> _TASKS AND EXERCISES_
(A) Transcribe the rabbit thread below from "Your buck has" to "a Silver Fox.".
(B) In the rabbit thread below, what breed did the seller claim all three rabbits were?

# How do I tell if I have a purebred with no ped?



## Kushy12 (Dec 9, 2014)

hello all, I am very new to rabbits. My boyfriend and I are trying it out as a backyard hobbie for meat production. We purchased two does and a buck from a woman we found online. She claimed they were all three New Zealands. The buck however is salt and peppered. Is this a normal trait for a New Zealand black? I have pics if those would help. Thanks for reading


----------



## Kushy12 (Dec 10, 2014)




----------



## Bunnylady (Dec 10, 2014)

Glad you joined us!

Your buck has an awful lot of white hairs in his coat. My first thought was possibly steel (which sometimes crops up when different NZ colors are bred together) but that looks more like the silvering of a Silver Fox.

> _INFORMATION PROVIDED_

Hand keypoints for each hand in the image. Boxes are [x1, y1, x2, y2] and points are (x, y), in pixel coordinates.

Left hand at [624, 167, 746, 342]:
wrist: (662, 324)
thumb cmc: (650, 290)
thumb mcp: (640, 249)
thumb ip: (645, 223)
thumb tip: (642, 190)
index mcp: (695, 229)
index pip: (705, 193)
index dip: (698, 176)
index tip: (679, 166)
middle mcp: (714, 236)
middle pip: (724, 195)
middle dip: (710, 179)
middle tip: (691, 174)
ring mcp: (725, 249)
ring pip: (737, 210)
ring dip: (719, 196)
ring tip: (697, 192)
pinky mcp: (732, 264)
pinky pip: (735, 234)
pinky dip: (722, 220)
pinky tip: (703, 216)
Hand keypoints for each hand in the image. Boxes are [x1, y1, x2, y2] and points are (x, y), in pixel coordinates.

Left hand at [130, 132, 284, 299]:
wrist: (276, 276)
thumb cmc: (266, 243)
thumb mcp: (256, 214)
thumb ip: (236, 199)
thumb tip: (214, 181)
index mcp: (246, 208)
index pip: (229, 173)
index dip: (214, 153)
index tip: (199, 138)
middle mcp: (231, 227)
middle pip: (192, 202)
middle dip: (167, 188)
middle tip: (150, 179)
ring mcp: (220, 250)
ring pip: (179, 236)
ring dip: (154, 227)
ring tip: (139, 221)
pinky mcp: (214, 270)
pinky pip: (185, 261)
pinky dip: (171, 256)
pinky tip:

> _SOLUTIONS FOR EACH TASK_
(A)
Your buck has an awful lot of white hairs in his coat. My first thought was possibly steel (which sometimes crops up when different NZ colors are bred together) but that looks more like the silvering of a Silver Fox.

(B) New Zealands